Veggies in my cake
Long before I decided to buy an oven, I discovered Chinmayie’s blog. And very honestly, her home-baked goodies, no-fuss pictures and intriguing flavour combinations played a huge role in pushing me to get that oven. I’ve seen enough and more drool-worthy chocolate cakes, fruit gateaux, ganache tarts and the like. But my eyes nearly pop out every now and then, when I come across some rather unusual and intriguing things on Chinmayie’s blog. A beetroot and chocolate cake, ragi and banana cake, chocolate chilli muffins, and this incredible sounding sweet tomato cake. The sheer idea made me want to try it. I’v been waiting for a chance to do it since the day I got my oven. And I finally made the time this morning, breaking my promise not to bake for a span of two weeks.
I am in awe of Chinmayie’s love for natural produce, organic food, healthy desserts and everything on her blog which sounds like the perfect balance of health, wholesomeness and yet doesn’t feel like its missing out on the fun. This cake is a perfect example of that kind of cooking. It’s cheeky, surprising and in case you’re having doubts, it is wonderful to taste.
A quick glance through the ingredients and you might think you’re setting off to make a tomato salad of some sort. All that’s missing is some basil! But trust me on this, once you try it, you will be sold. I followed Chinmayie’s recipe all the way, except for the addition of cinnamon, because I didn’t have any on hand, and substituted apple cider vinegar with regular vinegar. But if you have either handy, go right ahead and use them. I’m sure your cake will only be that much better.
What I used
9″ springform pan, lined with parchment paper
1 1/2 cups of whole wheat flour
1 tsp baking powder
1 tsp baking soda
A pinch of salt
3/4 cup brown sugar
1 cup chopped tomatoes (4 medium tomatoes)
1/2 cup olive oil
3 tbsp vinegar (Chinmayie used apple cider vinegar, but I only had white vinegar, which she confirmed would work just as well)
How I made it
I blanched my tomatoes first, by boiling a pot of water and dunking the tomatoes for 20-25 seconds, and running them under cold water. The skin peeled back easily and when they had cooled, I scooped out the seeds and chopped the flesh finely.
Then, I tipped the tomatoes into the flour and mixed well. This cake batter is quite unlike regular cake batter. It mixed more like cookie dough and was far from pouring consistency. It is clumpy and holds together like dough.
The parchment paper peeled off like a dream and revealed a perfectly golden crust. This cake is a surprise in every way. You expect it to be dense and heavy, but it is airy and moist. Crumbly, and dotted with sweet red bits of tomato, this one is going to be a repeat at my place.

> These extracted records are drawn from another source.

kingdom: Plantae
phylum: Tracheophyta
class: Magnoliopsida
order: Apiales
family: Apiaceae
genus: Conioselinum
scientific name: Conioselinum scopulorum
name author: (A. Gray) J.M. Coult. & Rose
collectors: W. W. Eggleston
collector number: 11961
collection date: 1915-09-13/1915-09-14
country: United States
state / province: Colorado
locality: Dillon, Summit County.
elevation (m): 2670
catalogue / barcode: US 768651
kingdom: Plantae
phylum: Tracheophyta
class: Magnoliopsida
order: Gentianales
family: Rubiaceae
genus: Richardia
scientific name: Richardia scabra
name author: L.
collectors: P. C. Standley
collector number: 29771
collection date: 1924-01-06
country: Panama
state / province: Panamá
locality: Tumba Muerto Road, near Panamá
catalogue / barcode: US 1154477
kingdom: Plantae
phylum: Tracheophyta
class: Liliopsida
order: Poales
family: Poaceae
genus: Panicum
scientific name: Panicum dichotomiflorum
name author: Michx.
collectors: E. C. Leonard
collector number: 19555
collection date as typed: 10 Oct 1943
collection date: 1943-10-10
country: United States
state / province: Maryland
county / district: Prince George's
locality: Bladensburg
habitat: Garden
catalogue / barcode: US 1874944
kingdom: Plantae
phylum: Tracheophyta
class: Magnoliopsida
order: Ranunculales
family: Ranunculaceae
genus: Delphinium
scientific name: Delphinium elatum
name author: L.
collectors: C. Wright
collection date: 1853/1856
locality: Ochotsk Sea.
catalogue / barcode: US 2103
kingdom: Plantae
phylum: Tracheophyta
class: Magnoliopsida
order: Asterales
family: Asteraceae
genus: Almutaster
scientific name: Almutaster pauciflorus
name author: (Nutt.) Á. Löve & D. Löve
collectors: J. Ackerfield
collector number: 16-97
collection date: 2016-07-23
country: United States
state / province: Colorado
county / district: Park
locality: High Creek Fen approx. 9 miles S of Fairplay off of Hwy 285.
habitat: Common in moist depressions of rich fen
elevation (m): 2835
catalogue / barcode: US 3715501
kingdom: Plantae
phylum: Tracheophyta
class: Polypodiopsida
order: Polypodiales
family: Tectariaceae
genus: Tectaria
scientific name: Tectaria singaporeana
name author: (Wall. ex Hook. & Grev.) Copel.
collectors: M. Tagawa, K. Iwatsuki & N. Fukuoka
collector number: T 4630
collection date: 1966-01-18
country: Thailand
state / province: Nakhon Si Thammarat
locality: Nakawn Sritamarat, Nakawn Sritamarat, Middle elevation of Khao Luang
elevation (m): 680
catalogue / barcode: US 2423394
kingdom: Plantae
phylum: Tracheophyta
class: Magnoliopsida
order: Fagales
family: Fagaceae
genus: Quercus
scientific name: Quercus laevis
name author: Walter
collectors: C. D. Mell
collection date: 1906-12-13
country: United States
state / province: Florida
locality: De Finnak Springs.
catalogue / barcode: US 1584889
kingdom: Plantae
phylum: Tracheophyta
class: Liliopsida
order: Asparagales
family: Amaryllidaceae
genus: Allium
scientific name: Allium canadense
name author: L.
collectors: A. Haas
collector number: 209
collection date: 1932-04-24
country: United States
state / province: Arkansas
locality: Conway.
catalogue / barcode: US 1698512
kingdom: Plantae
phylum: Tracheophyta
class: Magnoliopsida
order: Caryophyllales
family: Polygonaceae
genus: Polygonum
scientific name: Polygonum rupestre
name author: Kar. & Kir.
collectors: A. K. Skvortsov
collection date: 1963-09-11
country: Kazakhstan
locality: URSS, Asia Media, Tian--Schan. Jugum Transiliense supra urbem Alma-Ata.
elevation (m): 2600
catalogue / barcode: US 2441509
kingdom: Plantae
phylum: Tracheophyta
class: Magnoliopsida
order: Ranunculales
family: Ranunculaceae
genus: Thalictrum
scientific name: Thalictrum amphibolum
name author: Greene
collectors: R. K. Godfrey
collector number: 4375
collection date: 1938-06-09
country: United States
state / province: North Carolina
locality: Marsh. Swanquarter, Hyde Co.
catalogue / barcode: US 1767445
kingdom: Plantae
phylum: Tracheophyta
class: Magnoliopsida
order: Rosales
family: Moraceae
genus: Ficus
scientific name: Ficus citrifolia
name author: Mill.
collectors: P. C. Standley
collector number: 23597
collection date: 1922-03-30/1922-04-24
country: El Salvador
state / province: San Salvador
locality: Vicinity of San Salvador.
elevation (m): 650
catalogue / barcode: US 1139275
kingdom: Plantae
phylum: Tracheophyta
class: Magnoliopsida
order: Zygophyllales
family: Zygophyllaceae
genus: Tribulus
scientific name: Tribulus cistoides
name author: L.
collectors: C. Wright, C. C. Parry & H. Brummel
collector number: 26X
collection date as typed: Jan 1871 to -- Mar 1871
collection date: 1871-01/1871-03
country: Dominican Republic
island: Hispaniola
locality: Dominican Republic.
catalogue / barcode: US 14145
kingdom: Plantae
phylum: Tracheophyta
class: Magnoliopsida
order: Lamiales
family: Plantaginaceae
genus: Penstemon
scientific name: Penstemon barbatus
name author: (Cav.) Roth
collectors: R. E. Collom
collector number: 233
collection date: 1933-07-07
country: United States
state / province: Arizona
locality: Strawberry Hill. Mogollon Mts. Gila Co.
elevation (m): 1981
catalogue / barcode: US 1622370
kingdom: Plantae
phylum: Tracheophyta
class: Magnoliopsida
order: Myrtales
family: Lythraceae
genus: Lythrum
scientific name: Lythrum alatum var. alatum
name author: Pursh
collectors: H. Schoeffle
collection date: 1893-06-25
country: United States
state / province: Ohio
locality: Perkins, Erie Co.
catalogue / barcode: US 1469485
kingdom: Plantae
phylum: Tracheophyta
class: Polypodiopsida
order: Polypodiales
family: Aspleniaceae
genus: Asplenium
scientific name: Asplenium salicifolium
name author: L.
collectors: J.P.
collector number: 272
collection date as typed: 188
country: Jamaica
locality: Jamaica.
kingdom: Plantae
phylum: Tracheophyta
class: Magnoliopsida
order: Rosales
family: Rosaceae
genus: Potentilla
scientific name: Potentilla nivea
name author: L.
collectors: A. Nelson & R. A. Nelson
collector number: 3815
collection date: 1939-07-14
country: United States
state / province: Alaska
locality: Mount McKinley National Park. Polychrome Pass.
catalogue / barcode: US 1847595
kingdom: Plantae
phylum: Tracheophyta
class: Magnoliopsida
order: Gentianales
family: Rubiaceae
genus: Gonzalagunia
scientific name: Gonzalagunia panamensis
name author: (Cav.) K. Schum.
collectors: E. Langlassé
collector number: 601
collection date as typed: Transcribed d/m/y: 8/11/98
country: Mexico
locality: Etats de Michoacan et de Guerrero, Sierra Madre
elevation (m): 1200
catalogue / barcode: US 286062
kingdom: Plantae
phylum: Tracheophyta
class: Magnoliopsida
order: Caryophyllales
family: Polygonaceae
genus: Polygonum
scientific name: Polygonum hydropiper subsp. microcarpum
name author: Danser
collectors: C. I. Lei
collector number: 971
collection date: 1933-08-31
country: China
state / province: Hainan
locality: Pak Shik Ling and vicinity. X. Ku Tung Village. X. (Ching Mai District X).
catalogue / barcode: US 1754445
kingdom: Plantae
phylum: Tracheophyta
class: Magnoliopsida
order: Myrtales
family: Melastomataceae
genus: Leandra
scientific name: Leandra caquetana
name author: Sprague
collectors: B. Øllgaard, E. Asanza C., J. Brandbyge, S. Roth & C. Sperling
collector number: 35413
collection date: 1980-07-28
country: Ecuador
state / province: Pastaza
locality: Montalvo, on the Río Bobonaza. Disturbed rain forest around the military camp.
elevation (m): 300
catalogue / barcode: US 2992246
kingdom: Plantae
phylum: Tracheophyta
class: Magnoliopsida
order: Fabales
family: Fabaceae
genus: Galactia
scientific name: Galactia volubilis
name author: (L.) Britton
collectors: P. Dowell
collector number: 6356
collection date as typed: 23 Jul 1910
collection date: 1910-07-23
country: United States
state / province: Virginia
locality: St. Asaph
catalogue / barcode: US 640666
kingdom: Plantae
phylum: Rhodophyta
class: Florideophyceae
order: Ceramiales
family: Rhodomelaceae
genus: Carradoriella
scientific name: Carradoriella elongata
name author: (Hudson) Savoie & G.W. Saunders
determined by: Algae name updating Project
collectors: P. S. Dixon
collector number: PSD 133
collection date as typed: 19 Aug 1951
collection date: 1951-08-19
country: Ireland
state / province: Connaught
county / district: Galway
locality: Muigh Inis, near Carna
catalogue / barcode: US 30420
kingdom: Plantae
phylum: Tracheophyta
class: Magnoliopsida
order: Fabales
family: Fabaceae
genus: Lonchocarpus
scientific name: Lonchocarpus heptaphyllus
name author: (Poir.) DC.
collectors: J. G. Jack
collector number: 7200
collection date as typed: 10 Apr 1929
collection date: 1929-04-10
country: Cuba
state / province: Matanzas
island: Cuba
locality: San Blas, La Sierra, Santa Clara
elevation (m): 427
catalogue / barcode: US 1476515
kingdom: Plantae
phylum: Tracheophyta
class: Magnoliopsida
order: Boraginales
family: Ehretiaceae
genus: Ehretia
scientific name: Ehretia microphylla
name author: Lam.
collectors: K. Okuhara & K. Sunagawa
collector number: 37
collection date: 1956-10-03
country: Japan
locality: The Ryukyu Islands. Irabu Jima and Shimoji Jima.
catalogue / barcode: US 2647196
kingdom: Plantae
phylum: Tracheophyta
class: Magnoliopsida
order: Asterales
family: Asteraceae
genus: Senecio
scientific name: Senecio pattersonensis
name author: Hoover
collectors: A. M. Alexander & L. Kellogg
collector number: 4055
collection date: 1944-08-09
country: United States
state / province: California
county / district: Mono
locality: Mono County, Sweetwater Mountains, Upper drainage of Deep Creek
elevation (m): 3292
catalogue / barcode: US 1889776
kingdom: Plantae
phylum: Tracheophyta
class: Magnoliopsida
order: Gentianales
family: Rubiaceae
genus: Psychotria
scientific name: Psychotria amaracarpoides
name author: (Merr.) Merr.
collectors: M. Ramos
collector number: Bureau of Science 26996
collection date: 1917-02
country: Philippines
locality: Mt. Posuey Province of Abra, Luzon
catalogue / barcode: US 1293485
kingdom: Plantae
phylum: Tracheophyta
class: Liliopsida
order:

What I love about it is it manages beautifully without eggs and butter, making me feel less guilty, and doesn’t leave you feeling sick with a sugar rush. The brown sugar is caramely and gives the cake a deep brown hue.
Next time around I’m going to:
- Ensure I have cinnamon on hand
- Try using Balsamic or Apple Cider vinegar instead of regular vinegar
- Chop the tomatoes in slightly bigger chunks
- Grind the brown sugar a little bit so it is crunchy but better amalgamated
- Try an option with carrots and maybe beetroots the next time!
This is the kind of baking I see myself going back to, time and again. Easy to find ingredients, quick two-bowl preparations — deceptively simple preparation, but with excellent results. If boho-hipster cooking isn’t a category yet, I think Chinmayie’s alternative look at baking could very well be a beginning!